Return the entries that follow exactly, with no images.

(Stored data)
###

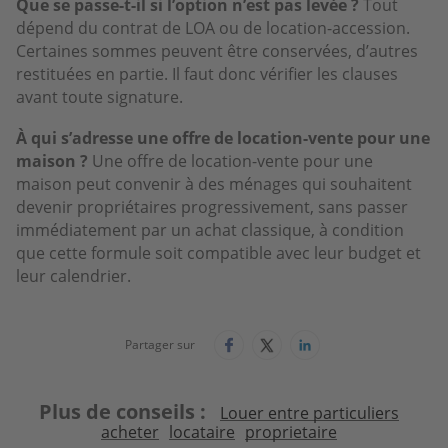
Que se passe-t-il si l’option n’est pas levée ?
Tout
dépend du contrat de LOA ou de location-accession.
Certaines sommes peuvent être conservées, d’autres
restituées en partie. Il faut donc vérifier les clauses
avant toute signature.
À qui s’adresse une offre de location-vente pour une
maison ?
Une offre de location-vente pour une
maison peut convenir à des ménages qui souhaitent
devenir propriétaires progressivement, sans passer
immédiatement par un achat classique, à condition
que cette formule soit compatible avec leur budget et
leur calendrier.
Partager sur
Plus de conseils
Louer entre particuliers
acheter
locataire
proprietaire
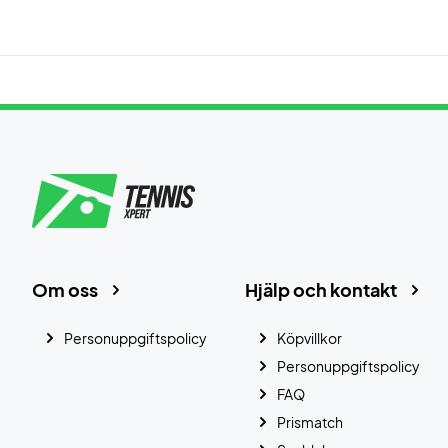
Om oss
Hjälp och kontakt
Personuppgiftspolicy
Köpvillkor
Personuppgiftspolicy
FAQ
Prismatch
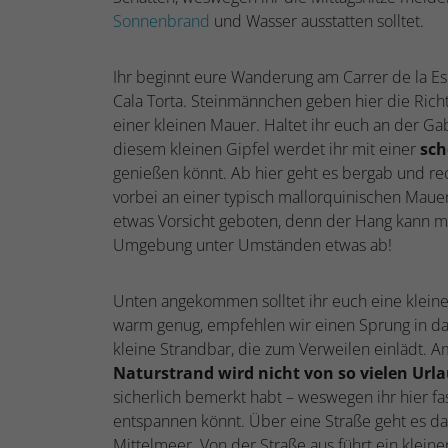
Sonnenbrand
und Wasser ausstatten solltet.
Ihr beginnt eure Wanderung am Carrer de la Esp
Cala Torta. Steinmännchen geben hier die Rich
einer kleinen Mauer. Haltet ihr euch an der Ga
diesem kleinen Gipfel werdet ihr mit einer
sch
genießen könnt. Ab hier geht es bergab und rec
vorbei an einer typisch mallorquinischen Mauer
etwas Vorsicht geboten, denn der Hang kann mi
Umgebung unter Umständen etwas ab!
Unten angekommen solltet ihr euch eine kleine
warm genug, empfehlen wir einen Sprung in da
kleine Strandbar, die zum Verweilen einlädt. A
Naturstrand wird nicht von so vielen Url
sicherlich bemerkt habt – weswegen ihr hier fa
entspannen könnt. Über eine Straße geht es dan
Mittelmeer. Von der Straße aus führt ein klein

###

**Solution for this task**
Que se passe-t-il si l’option n’est pas levée ?
Tout
dépend du contrat de LOA ou de location-accession.
Certaines sommes peuvent être conservées, d’autres
restituées en partie. Il faut donc vérifier les clauses
avant toute signature.
À qui s’adresse une offre de location-vente pour une
maison ?
Une offre de location-vente pour une
maison peut convenir à des ménages qui souhaitent
devenir propriétaires progressivement, sans passer
immédiatement par un achat classique, à condition
que cette formule soit compatible avec leur budget et
leur calendrier.
Partager sur
Plus de conseils
Louer entre particuliers
acheter
locataire
proprietaire
Om oss
Hjälp och kontakt
Personuppgiftspolicy
Köpvillkor
Personuppgiftspolicy
FAQ
Prismatch
Sonnenbrand
und Wasser ausstatten solltet.
Ihr beginnt eure Wanderung am Carrer de la Esp
Cala Torta. Steinmännchen geben hier die Rich
einer kleinen Mauer. Haltet ihr euch an der Ga
diesem kleinen Gipfel werdet ihr mit einer
sch
genießen könnt. Ab hier geht es bergab und rec
vorbei an einer typisch mallorquinischen Mauer
etwas Vorsicht geboten, denn der Hang kann mi
Umgebung unter Umständen etwas ab!
Unten angekommen solltet ihr euch eine kleine
warm genug, empfehlen wir einen Sprung in da
kleine Strandbar, die zum Verweilen einlädt. A
Naturstrand wird nicht von so vielen Url
sicherlich bemerkt habt – weswegen ihr hier fa
entspannen könnt. Über eine Straße geht es dan
Mittelmeer. Von der Straße aus führt ein klein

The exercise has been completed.